Cet abandon d'une technique ancestrale, au profit d'une autre plus innovante, soulève une question centrale dans les mondes de l'entreprise: celle de la formalisation du savoir-faire et des connaissances qui fondent les métiers. Non pas celles qui renvoient aux tâches prescrites, telles qu'elles seraient pensées par un bureau des méthodes, mais bien celles qui ont trait à l'activité des individus, à ce qu'au quotidien, dans l'entreprise, ils mettent en œuvre pour atteindre leur but.

On a beau dire, les décalages sont là, systématiques, entre ces protocoles, ces «presque liturgies» qu'on nous demande de respecter et ce que l'on en fait concrètement. Posez-vous un instant. Faites en l'expérience. Nous prêcherons alors à des convaincus. Ces tours de mains, ces partitions silencieuses et primordiales, disparaissent souvent avec leur géniteur. Elles sont pourtant l'âme, l'«ADN» véritable. Elles valent plus que de longs discours, plus que des traditions réinventées. Les entreprises horlogères le savent bien qui parfois n'hésitent pas à renouer le fil avec les anciens, pour leurs manières de faire qu'aucun automatisme ne saurait remplacer. Et l'on a beau conserver les outils du passé, les pièces de rechanges. Ils ne sont rien sans le geste, les compétences d'une vie, acquises au fil du temps.

Au-delà de l'incroyable intérêt que peuvent avoir ces savoirs pour l'avenir d'une entreprise, sa «durabilité», ils sont plus importants encore pour ceux qui les détiennent et qui peut-être un jour devront envisager, volontairement ou non, leur reconversion.

En Guinée, l'accroissement rapide du nombre de producteurs de sel a nécessité d'anticiper la déforestation en concevant une alternative solaire en matière de saliculture. A la demande des saliculteurs, en nous appuyant sur le savoir-faire local, l'innovation est née d'une «éducation croisée». Près de 3000 personnes en bénéficient aujourd'hui.
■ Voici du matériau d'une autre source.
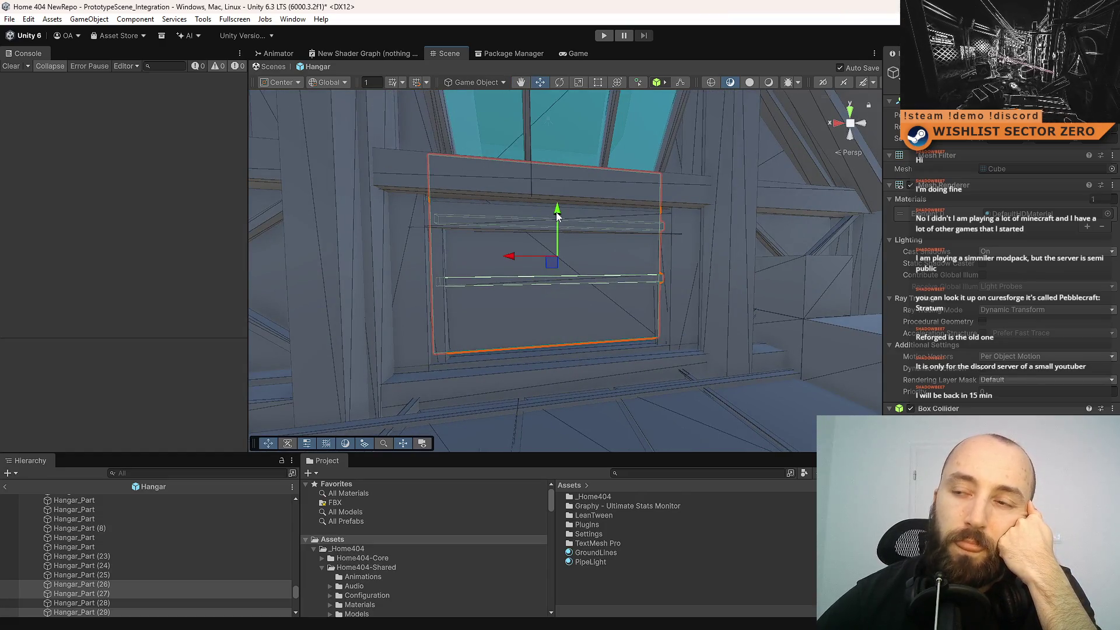
{"action": "mouse_move", "coordinate": [545, 218]}
{"action": "left_mouse_down"}
{"action": "mouse_move", "coordinate": [605, 247]}
{"action": "mouse_move", "coordinate": [455, 220]}
{"action": "mouse_move", "coordinate": [420, 243]}
{"action": "mouse_move", "coordinate": [579, 301]}
{"action": "mouse_move", "coordinate": [425, 274]}
{"action": "mouse_move", "coordinate": [575, 145]}
{"action": "mouse_move", "coordinate": [253, 105]}
{"action": "mouse_move", "coordinate": [152, 135]}
{"action": "mouse_move", "coordinate": [166, 264]}
{"action": "mouse_move", "coordinate": [500, 275]}
{"action": "mouse_move", "coordinate": [358, 255]}
{"action": "mouse_move", "coordinate": [463, 192]}
{"action": "mouse_move", "coordinate": [177, 187]}
{"action": "mouse_move", "coordinate": [130, 118]}
{"action": "mouse_move", "coordinate": [88, 112]}
{"action": "mouse_move", "coordinate": [243, 225]}
{"action": "mouse_move", "coordinate": [408, 257]}
{"action": "mouse_move", "coordinate": [365, 229]}
{"action": "mouse_move", "coordinate": [146, 197]}
{"action": "mouse_move", "coordinate": [173, 183]}
{"action": "mouse_move", "coordinate": [1012, 157]}
{"action": "mouse_move", "coordinate": [641, 117]}
{"action": "mouse_move", "coordinate": [608, 88]}
{"action": "mouse_move", "coordinate": [113, 207]}
{"action": "left_mouse_up"}
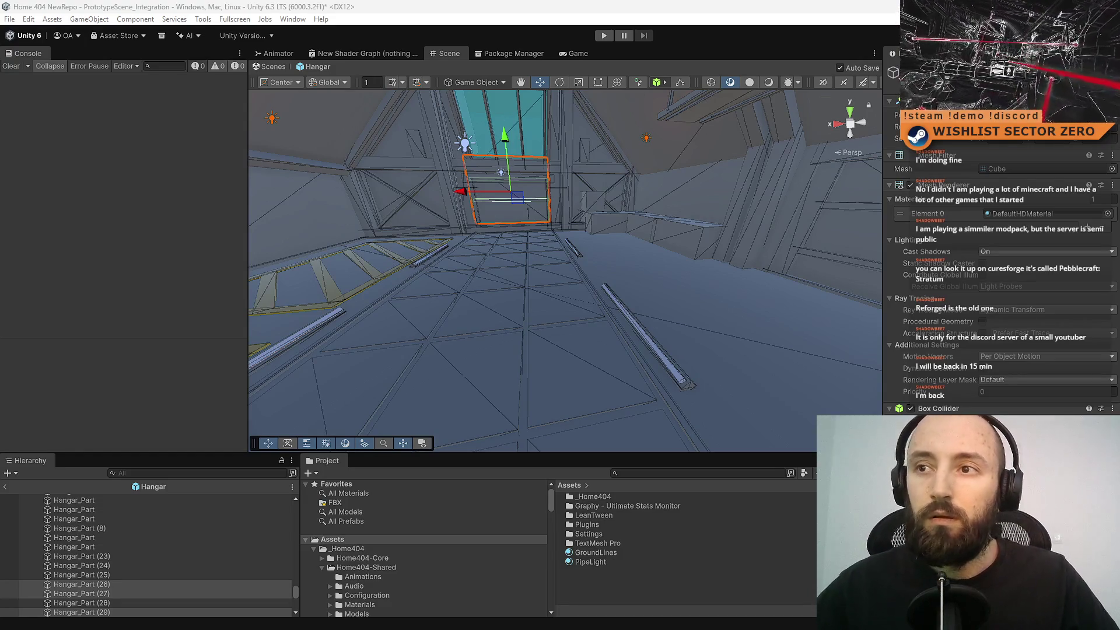
- Orbit the view around the hangar part at the corridor's far end
{"action": "mouse_move", "coordinate": [825, 248]}
{"action": "left_mouse_down"}
{"action": "mouse_move", "coordinate": [674, 207]}
{"action": "mouse_move", "coordinate": [599, 250]}
{"action": "left_mouse_up"}
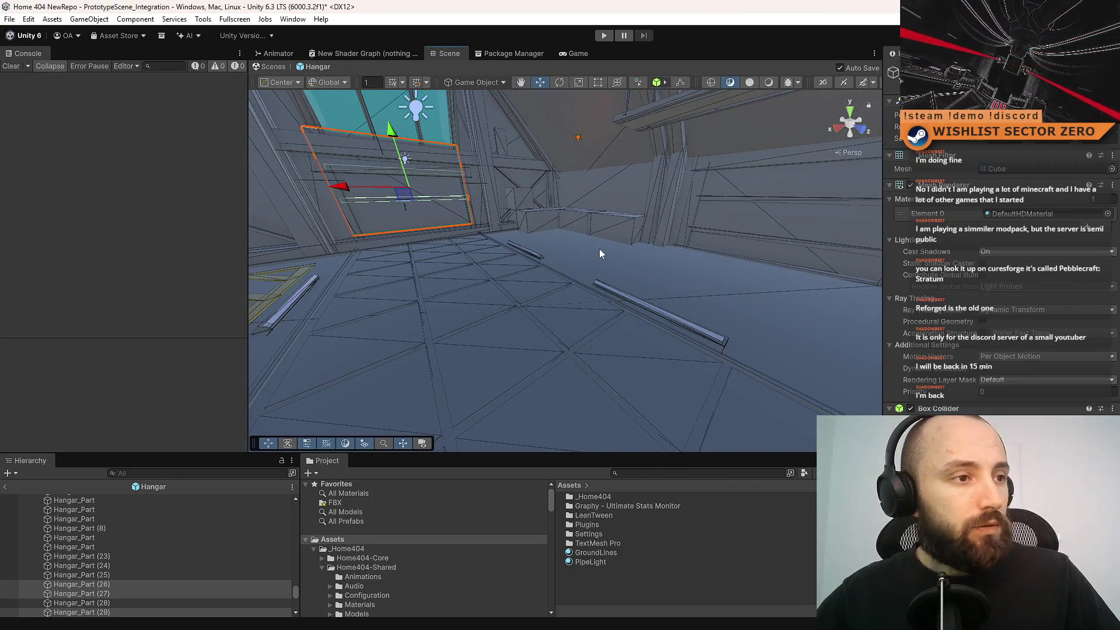
{"action": "mouse_move", "coordinate": [478, 270]}
{"action": "left_mouse_down"}
{"action": "mouse_move", "coordinate": [671, 210]}
{"action": "mouse_move", "coordinate": [970, 161]}
{"action": "mouse_move", "coordinate": [999, 190]}
{"action": "mouse_move", "coordinate": [350, 270]}
{"action": "mouse_move", "coordinate": [607, 338]}
{"action": "mouse_move", "coordinate": [466, 366]}
{"action": "mouse_move", "coordinate": [655, 235]}
{"action": "mouse_move", "coordinate": [380, 133]}
{"action": "mouse_move", "coordinate": [164, 114]}
{"action": "mouse_move", "coordinate": [130, 140]}
{"action": "mouse_move", "coordinate": [30, 156]}
{"action": "mouse_move", "coordinate": [45, 165]}
{"action": "mouse_move", "coordinate": [447, 121]}
{"action": "mouse_move", "coordinate": [449, 222]}
{"action": "mouse_move", "coordinate": [420, 383]}
{"action": "mouse_move", "coordinate": [419, 315]}
{"action": "mouse_move", "coordinate": [477, 250]}
{"action": "left_mouse_up"}
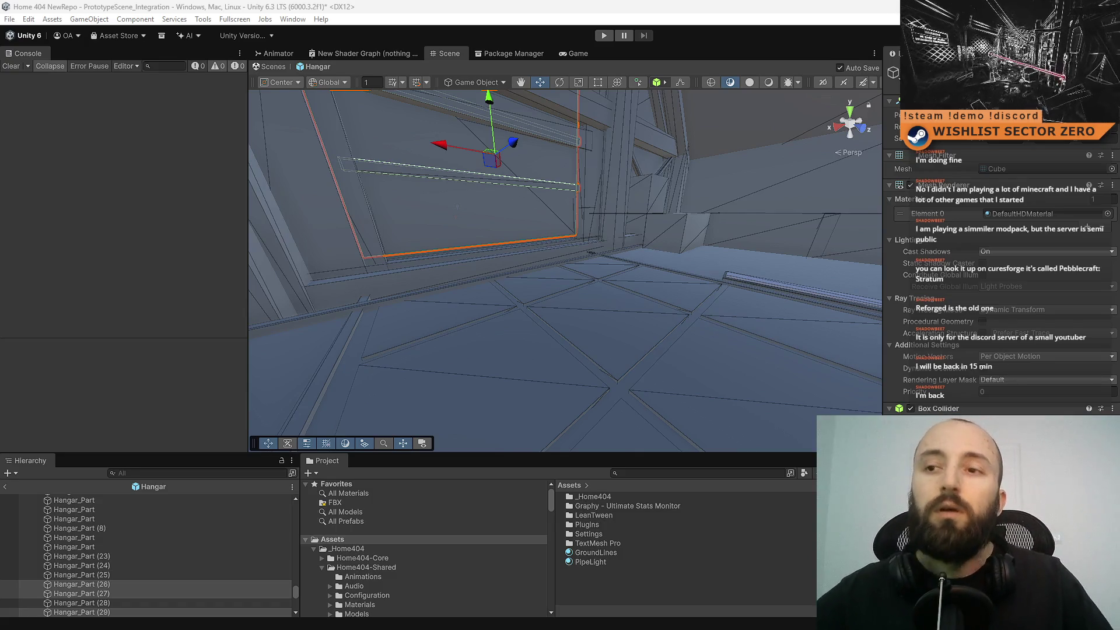
{"action": "mouse_move", "coordinate": [445, 229]}
{"action": "left_mouse_down"}
{"action": "mouse_move", "coordinate": [659, 166]}
{"action": "mouse_move", "coordinate": [693, 208]}
{"action": "mouse_move", "coordinate": [53, 191]}
{"action": "mouse_move", "coordinate": [840, 266]}
{"action": "mouse_move", "coordinate": [88, 241]}
{"action": "mouse_move", "coordinate": [73, 219]}
{"action": "mouse_move", "coordinate": [89, 182]}
{"action": "mouse_move", "coordinate": [349, 349]}
{"action": "mouse_move", "coordinate": [287, 400]}
{"action": "mouse_move", "coordinate": [558, 236]}
{"action": "mouse_move", "coordinate": [671, 222]}
{"action": "mouse_move", "coordinate": [725, 262]}
{"action": "mouse_move", "coordinate": [683, 286]}
{"action": "left_mouse_up"}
Plus de bois de feu. Plus de saumure chaude et par conséquent… plus de «sel mâle». Seuls le soleil et le vent accouchent de cet or blanc.

Les Soussou ont donc choisi. Mais cette technique et ses savoirs sont bien gardés. Leur formalisation par les populations et l'ethnologue en garantit la continuité. Assurance sur la mémoire, elle nous rassure sur notre humanité.